Collected data:

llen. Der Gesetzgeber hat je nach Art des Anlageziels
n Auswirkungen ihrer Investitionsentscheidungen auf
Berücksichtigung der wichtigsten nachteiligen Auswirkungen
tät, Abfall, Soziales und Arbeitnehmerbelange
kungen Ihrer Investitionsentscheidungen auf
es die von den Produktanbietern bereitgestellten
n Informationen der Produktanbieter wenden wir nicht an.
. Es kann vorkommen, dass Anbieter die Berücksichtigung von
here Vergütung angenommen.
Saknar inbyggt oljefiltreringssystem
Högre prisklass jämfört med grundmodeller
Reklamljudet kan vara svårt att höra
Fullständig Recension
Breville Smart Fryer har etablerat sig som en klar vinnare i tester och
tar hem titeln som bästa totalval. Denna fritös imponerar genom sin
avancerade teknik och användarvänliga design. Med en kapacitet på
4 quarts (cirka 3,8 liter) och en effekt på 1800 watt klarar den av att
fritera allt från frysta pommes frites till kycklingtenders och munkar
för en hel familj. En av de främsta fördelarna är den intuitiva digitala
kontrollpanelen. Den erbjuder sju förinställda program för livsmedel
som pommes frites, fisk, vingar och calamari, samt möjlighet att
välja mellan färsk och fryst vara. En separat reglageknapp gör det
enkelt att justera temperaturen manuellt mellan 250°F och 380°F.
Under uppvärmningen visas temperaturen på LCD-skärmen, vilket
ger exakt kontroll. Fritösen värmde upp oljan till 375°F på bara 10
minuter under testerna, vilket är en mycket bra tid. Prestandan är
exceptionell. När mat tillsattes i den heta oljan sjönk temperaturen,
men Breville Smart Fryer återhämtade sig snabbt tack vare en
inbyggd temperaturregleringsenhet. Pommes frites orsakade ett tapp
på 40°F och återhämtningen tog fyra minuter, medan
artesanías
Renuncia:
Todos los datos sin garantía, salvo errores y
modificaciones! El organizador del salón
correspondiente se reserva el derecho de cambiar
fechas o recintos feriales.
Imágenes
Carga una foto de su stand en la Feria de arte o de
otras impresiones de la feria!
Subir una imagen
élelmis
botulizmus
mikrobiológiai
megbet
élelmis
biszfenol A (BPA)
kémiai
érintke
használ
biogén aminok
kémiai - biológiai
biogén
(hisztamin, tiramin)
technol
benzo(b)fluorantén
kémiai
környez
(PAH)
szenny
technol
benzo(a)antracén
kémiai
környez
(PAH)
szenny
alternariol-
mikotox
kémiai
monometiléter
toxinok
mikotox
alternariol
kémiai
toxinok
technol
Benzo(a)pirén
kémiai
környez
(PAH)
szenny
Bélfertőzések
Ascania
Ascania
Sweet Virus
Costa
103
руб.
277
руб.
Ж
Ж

--

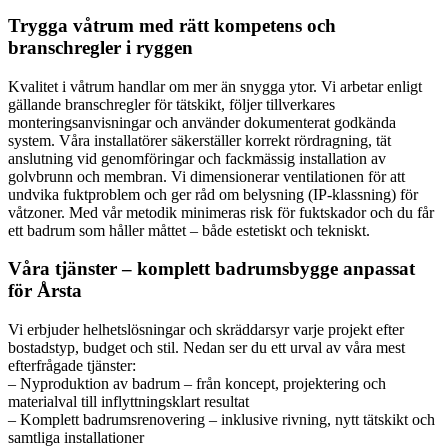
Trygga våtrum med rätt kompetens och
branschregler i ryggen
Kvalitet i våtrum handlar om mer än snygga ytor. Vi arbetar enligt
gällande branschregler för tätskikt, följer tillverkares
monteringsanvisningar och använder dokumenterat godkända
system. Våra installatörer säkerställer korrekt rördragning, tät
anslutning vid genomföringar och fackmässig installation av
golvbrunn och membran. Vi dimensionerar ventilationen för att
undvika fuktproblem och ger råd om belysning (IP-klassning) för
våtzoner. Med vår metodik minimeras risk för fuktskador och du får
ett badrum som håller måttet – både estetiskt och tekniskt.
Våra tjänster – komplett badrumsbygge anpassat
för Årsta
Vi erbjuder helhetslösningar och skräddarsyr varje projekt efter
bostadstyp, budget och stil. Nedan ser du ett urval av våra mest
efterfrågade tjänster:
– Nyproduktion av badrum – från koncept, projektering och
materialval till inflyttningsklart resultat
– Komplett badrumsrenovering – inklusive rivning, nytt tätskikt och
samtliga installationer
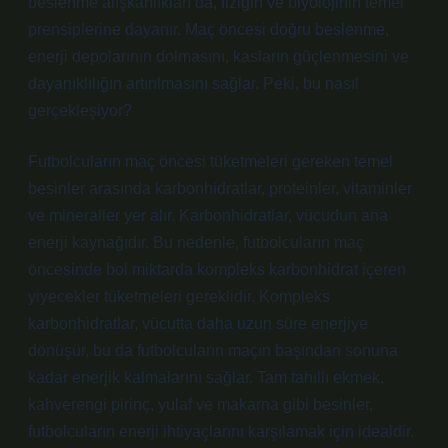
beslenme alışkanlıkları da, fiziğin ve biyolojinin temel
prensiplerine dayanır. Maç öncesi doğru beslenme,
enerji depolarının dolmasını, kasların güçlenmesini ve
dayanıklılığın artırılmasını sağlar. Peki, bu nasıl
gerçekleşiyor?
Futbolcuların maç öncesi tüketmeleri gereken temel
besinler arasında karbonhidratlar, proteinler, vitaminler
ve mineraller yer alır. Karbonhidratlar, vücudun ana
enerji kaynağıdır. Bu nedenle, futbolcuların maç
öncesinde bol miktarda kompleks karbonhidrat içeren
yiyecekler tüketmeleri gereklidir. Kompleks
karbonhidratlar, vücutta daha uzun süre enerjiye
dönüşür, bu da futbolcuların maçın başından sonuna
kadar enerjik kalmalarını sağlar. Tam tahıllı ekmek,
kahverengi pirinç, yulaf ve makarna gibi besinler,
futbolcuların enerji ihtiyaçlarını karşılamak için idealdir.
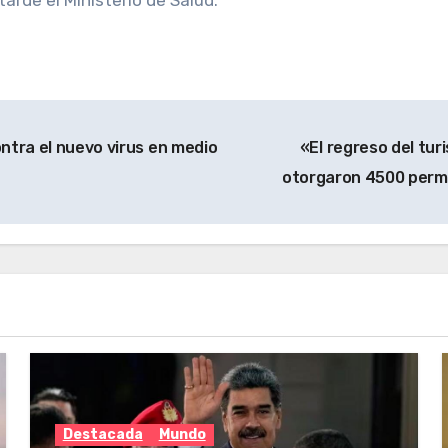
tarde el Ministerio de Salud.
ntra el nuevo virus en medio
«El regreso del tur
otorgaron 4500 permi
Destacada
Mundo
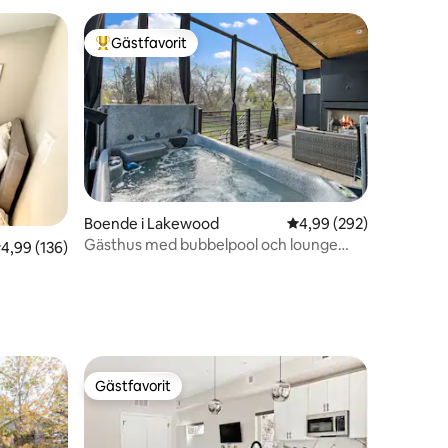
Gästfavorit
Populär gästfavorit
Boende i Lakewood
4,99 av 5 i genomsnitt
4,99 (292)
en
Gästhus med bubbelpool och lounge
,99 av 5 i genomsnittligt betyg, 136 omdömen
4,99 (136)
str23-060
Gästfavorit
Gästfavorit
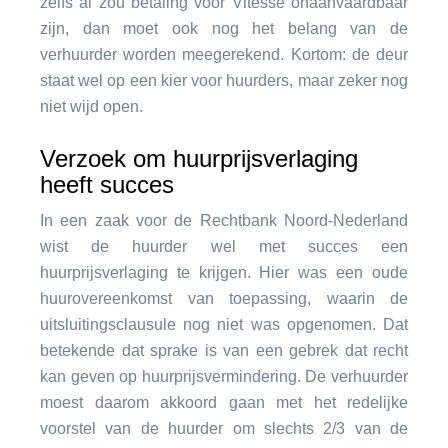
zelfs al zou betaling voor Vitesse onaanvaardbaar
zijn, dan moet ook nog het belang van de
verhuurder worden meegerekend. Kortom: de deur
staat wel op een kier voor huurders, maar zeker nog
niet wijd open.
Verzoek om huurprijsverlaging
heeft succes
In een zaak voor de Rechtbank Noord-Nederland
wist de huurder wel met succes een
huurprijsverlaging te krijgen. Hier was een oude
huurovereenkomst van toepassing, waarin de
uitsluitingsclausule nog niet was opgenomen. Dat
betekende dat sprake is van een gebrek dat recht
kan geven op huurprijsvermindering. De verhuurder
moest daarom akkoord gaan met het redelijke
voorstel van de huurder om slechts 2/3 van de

(Task to complete):
Would you print, exactly as written, every line above from the one holding "Berücksichtigung der wichtigsten" through the one holding "modificaciones! El organizador del salón", with both included and no other lines?

(Reply to the exercise):
Berücksichtigung der wichtigsten nachteiligen Auswirkungen
tät, Abfall, Soziales und Arbeitnehmerbelange
kungen Ihrer Investitionsentscheidungen auf
es die von den Produktanbietern bereitgestellten
n Informationen der Produktanbieter wenden wir nicht an.
. Es kann vorkommen, dass Anbieter die Berücksichtigung von
here Vergütung angenommen.
Saknar inbyggt oljefiltreringssystem
Högre prisklass jämfört med grundmodeller
Reklamljudet kan vara svårt att höra
Fullständig Recension
Breville Smart Fryer har etablerat sig som en klar vinnare i tester och
tar hem titeln som bästa totalval. Denna fritös imponerar genom sin
avancerade teknik och användarvänliga design. Med en kapacitet på
4 quarts (cirka 3,8 liter) och en effekt på 1800 watt klarar den av att
fritera allt från frysta pommes frites till kycklingtenders och munkar
för en hel familj. En av de främsta fördelarna är den intuitiva digitala
kontrollpanelen. Den erbjuder sju förinställda program för livsmedel
som pommes frites, fisk, vingar och calamari, samt möjlighet att
välja mellan färsk och fryst vara. En separat reglageknapp gör det
enkelt att justera temperaturen manuellt mellan 250°F och 380°F.
Under uppvärmningen visas temperaturen på LCD-skärmen, vilket
ger exakt kontroll. Fritösen värmde upp oljan till 375°F på bara 10
minuter under testerna, vilket är en mycket bra tid. Prestandan är
exceptionell. När mat tillsattes i den heta oljan sjönk temperaturen,
men Breville Smart Fryer återhämtade sig snabbt tack vare en
inbyggd temperaturregleringsenhet. Pommes frites orsakade ett tapp
på 40°F och återhämtningen tog fyra minuter, medan
artesanías
Renuncia:
Todos los datos sin garantía, salvo errores y
modificaciones! El organizador del salón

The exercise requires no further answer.